Graham, 66, is accused of abusing, kidnapping and killing 4-year-old Rilya sometime about December 2000. The Florida Department of Children & Families had placed Rilya in the home of Pamela and Geralyn Graham, who are not related.

But the agency did not notice Rilya had been missing for some 18 months, a failure that shocked South Florida and caused massive reform.

A grand jury indicted Graham in 2005 after she allegedly confessed to an inmate that she smothered the girl and buried the body near water. That inmate, Robin Lunceford, spent four days on the witness stand.

Another inmate, convicted murderer Maggie Carr, also testified that Graham suggested to her that she disposed of the little girl’s body near a body of water in South Miami-Dade.
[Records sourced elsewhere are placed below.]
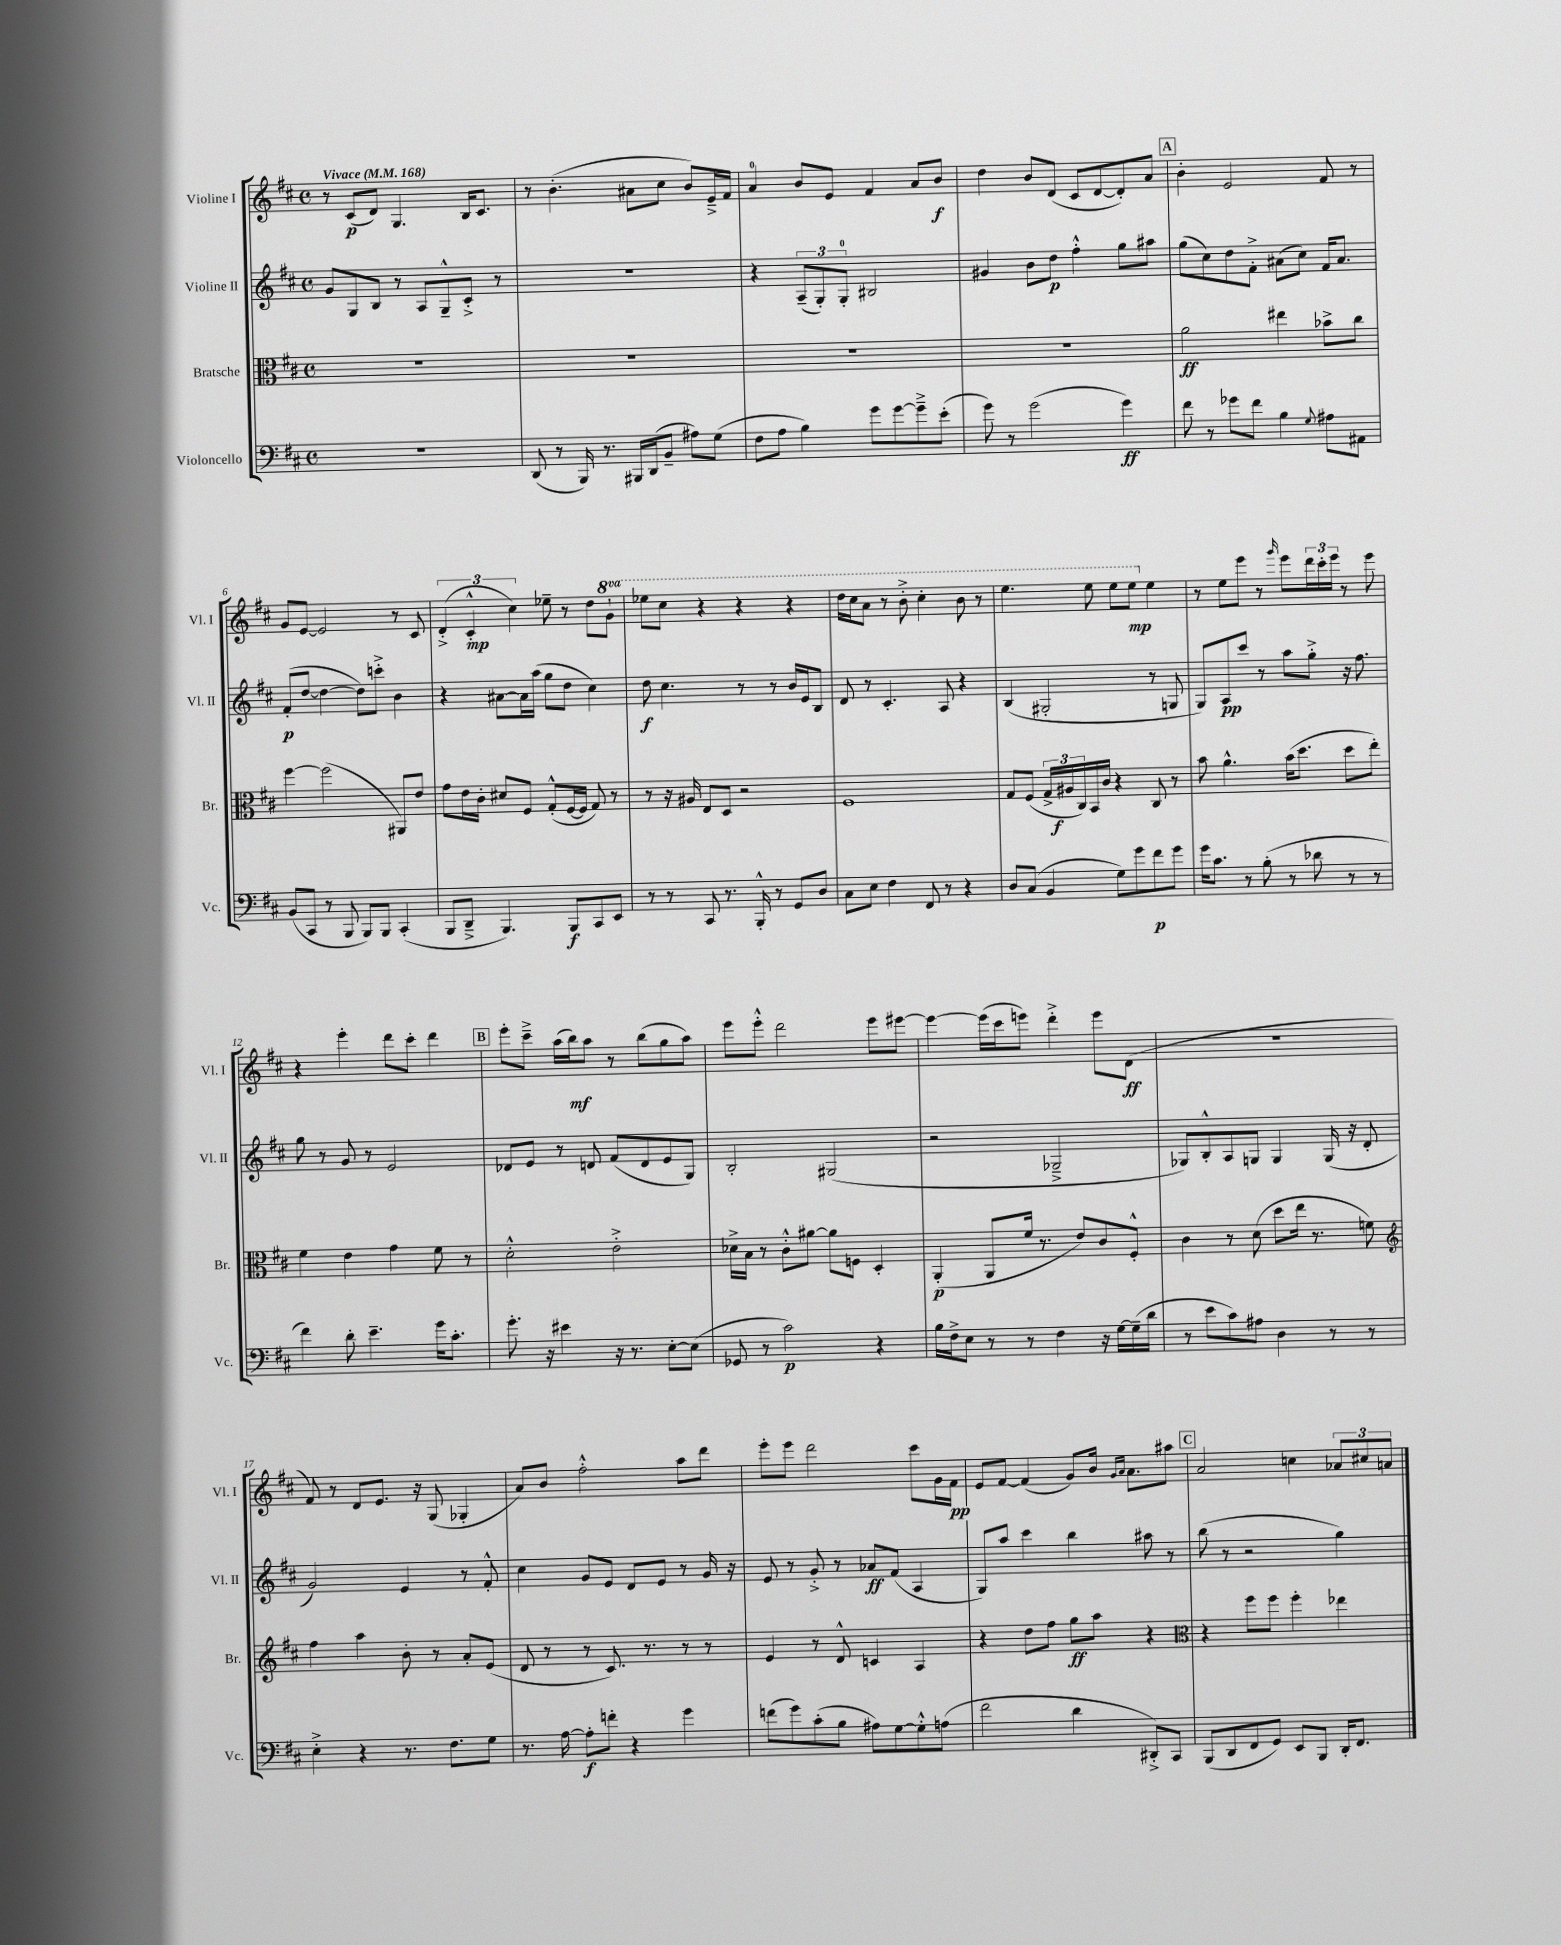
<<
\new StaffGroup <<
\new Staff = "s0" \with { instrumentName = "Violine I" shortInstrumentName = "Vl. I" } {
    \clef treble \key d \major \defaultTimeSignature \time 4/4 \set Staff.ottavationMarkups = #ottavation-simple-ordinals \tempo "Vivace" 4 = 168
    r8 cis'8\p( d'8) g4. b16 cis'8. |
    r8 b'4.-.( ais'8 cis''8 b'8) e'16---> fis'16 |
    a'4-0 b'8 e'8 fis'4 a'8 b'8\f |
    d''4 b'8 d'8( cis'8 d'8~ d'8-.) a'8 |
    \mark \markup { \box "A" } b'4-. e'2 fis'8 r8 |
    g'8 e'8~ e'2 r8 cis'8 |
    \tuplet 3/2 { d'4-.->( cis'4-.-^\mp cis''4) } ees''8-- r8 d''8 \ottava #1 g''8-! |
    ees'''8 cis'''8 r4 r4 r4 |
    d'''16 cis'''16 a''8 r8 b''8-.-> cis'''4-. b''8 r8 |
    e'''4. e'''8 e'''8 e'''8\mp \ottava #0 e''4 |
    r8 e''8 e'''8 r8 \grace { g'''16 } e'''8 \tuplet 3/2 { d'''16 cis'''16-. e'''16 } r8 e'''8 |
    r4 e'''4-. d'''8 cis'''8-. d'''4 |
    \mark \markup { \box "B" } e'''8-. cis'''8---> a''16( b''16\mf) a''8 r8 b''8( g''8 a''8) |
    e'''8 e'''8-.-^ d'''2 e'''8 eis'''8~ |
    eis'''4~ eis'''16( cis'''16 e'''8) d'''4-.-> e'''8 d'8\ff( |
    r1 |
    fis'8) r8 d'8 e'8. r16 g8( ges4-. |
    a'8) b'8 fis''2-.-^ a''8 d'''8 |
    e'''8-. e'''8 d'''2 cis'''8 g'16 fis'16\pp |
    e'8 fis'8~ fis'4( g'8) b'16 \grace { g'16 a'16 } a'8. ais''8 |
    \mark \markup { \box "C" } a'2 c''4 \tuplet 3/2 { aes'8 cis''8 a'8 } \bar "|." |
}
\new Staff = "s1" \with { instrumentName = "Violine II" shortInstrumentName = "Vl. II" } {
    \clef treble \key d \major \defaultTimeSignature \time 4/4
    g'8 g8 b8 r8 a8 g8---^ cis'8-.-> r8 |
    R1 |
    r4 \tuplet 3/2 { a8--( g8-.) g8-0-. } bis2 |
    gis'4 b'8 d''8\p fis''4-.-^ g''8 ais''8 |
    \mark \markup { \box "A" } g''8( cis''8) d''8 fis'8-.-> ais'8( cis''8) fis'16 ais'8. |
    fis'8-.\p( d''8~ d''4~ d''8) c'''8-.-> b'4 |
    r4 ais'8~ ais'16 a''16( g''8 d''8 cis''4) |
    d''8\f cis''4. r8 r8 b'16 e'16 b8 |
    d'8 r8 cis'4.-. a8 r4 |
    b4( gis2-. r8 g8 |
    g8) a8\pp cis'''8 r8 a''8 g''8-.-> r16 fis''8. |
    g''8 r8 g'8 r8 e'2 |
    \mark \markup { \box "B" } des'8 e'8 r8 d'8 fis'8( d'8 e'8 g8) |
    b2-. gis2( |
    r2 ges2---> |
    ges8) b8-.-^ a8 g8 g4 g16( r16 d'8-. |
    g'2) e'4 r8 fis'8-.-^ |
    cis''4 g'8 e'8 d'8 e'8 r8 g'16 r16 |
    e'8 r8 g'8-.-> r8 aes'8\ff fis'8( a4 |
    g8) a''8 cis'''4 b''4 ais''8 r8 |
    \mark \markup { \box "C" } b''8( r8 r2 g''4) \bar "|." |
}
\new Staff = "s2" \with { instrumentName = "Bratsche" shortInstrumentName = "Br." } {
    \clef alto \key d \major \defaultTimeSignature \time 4/4
    R1 |
    R1 |
    R1 |
    R1 |
    \mark \markup { \box "A" } a'2\ff eis''4 bes'8-> cis''8 |
    fis''4~ fis''2( ais,8) e'8 |
    g'8 e'16 cis'16-. dis'8 fis8 g8-.-^( fis16~ fis16 g8) r8 |
    r8 r16 ais16 e8 d8 r2 |
    fis1 |
    g8 fis8( \tuplet 3/2 { g16-> ais16\f cis16) } b,16 cis'16 r4 cis8 r8 |
    b'8 a'4.-^ b'16( d''8. d''8 e''8-.) |
    fis'4 e'4 g'4 fis'8 r8 |
    \mark \markup { \box "B" } d'2-.-^ e'2-.-> |
    des'16-> b16 r8 cis'8-.-^ ais'8~ ais'8 f8 d4-. |
    a,4-.\p( a,8 fis'16 r8. e'8) cis'8 fis8-.-^ |
    cis'4 r8 d'8( d''8 e''16 r8. f'8) |
    \clef treble fis''4 a''4 b'8-. r8 a'8-. e'8( |
    d'8 r8 r8 cis'8.) r8. r8 r8 |
    e'4 r8 d'8-^ c'4 a4 |
    r4 d''8 fis''8 g''8\ff a''8 r4 |
    \mark \markup { \box "C" } \clef alto r4 fis''8 fis''8 fis''4-. ees''4 \bar "|." |
}
\new Staff = "s3" \with { instrumentName = "Violoncello" shortInstrumentName = "Vc." } {
    \clef bass \key d \major \defaultTimeSignature \time 4/4
    R1 |
    d,8( r8 b,,16) r8. bis,,16 d,16( b,8-- ais8) g8( |
    fis8 a8 b4) g'8 g'8~ g'8---> e'8-.( |
    g'8) r8 g'2( g'4\ff) |
    \mark \markup { \box "A" } fis'8 r8 ges'8 fis'8 b4 \appoggiatura { g8 } ais8 ais,8 |
    b,8( cis,8 r8 b,,8 b,,8) b,,8 cis,4-.( |
    b,,8 d,8---> b,,4.) b,,8\f cis,8 e,8 |
    r8 r8 cis,8 r8. b,,16-.-^ r8 g,8 d8 |
    cis8 e8 fis4 fis,8 r8 r4 |
    d8 cis8( b,4 g8) g'8 fis'8\p g'8 |
    g'16 cis'8. r8 b8-.( r8 des'8 r8 r8 |
    fis'4) d'8-. e'4.-- g'16 cis'8.-. |
    \mark \markup { \box "B" } g'8.-. r16 eis'4 r16 r8. e8~-. e8( |
    ges,8 r8 cis'2\p) r4 |
    b16 fis16-> e8 r8 r8 fis4 r16 g16~ g16--( d'16 |
    r8 e'8 cis'8) ais8 d4 r8 r8 |
    e4-.-> r4 r8. fis8. g8 |
    r8. a16~ a8-.\f f'8-. r4 g'4 |
    f'8( g'8) cis'8-.( b8 ais8) g8~ g8-.-^ a8( |
    fis'2 d'4 dis,8-.->) cis,8 |
    \mark \markup { \box "C" } b,,8( d,8 fis,8 g,8) e,8 b,,8 d,16-. fis,8. \bar "|." |
}
>>
>>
The defense will begin its case on Wednesday, calling witnesses to refute testimony presented by the prosecution.

Tavia was convicted of murder in 1994. Police said Tavia urged her husband, Modesto Silva Gonzalez, to shoot and kill a man during a brawl at a North Miami-Dade flea market. Tavia was sentenced to life in prison, with the possibility of parole after 25 years.

In November 2003, Tavia had been moved from state prison to the Miami-Dade Women’s Detention Center while a judge considered an appeal. At the time, Graham was serving a two-year sentence for grand theft and welfare fraud.

Tavia testified that Graham plied her with gifts while insisting she had nothing to do with the girl’s demise.

But one night, Tavia saw Graham become extremely agitated after making a phone call. That night, with the jail filling up because of an influx of inmates, Tavia had to sleep on a mattress on the floor of Graham’s cell. Tavia said she heard Graham stifle cries.

When Tavia asked Graham if she was OK, the woman repeatedly said she had killed the baby because Pam — whom she identified as her sister — “was weak.”

Tavia said she eventually agreed to cooperate years later with authorities because she is a mother of three and a grandmother.

“I feel like the lady lied to me,” Tavia said. “She kept telling [prosecutors had] been lying on her, she did none of those things.”

In cross examination, defense attorney Michael Matters suggested Tavia was telling the story only so that prosecutors might vouch for her at a possible parole hearing in upcoming years.

“They no promise me that,” Tavia said in heavily-accented English.

“Aren’t you hoping they don’t object to your being placed on parole?” Matters pressed.

“If they doing it, it’s OK," she replied. “If they don’t, what can I do about it?”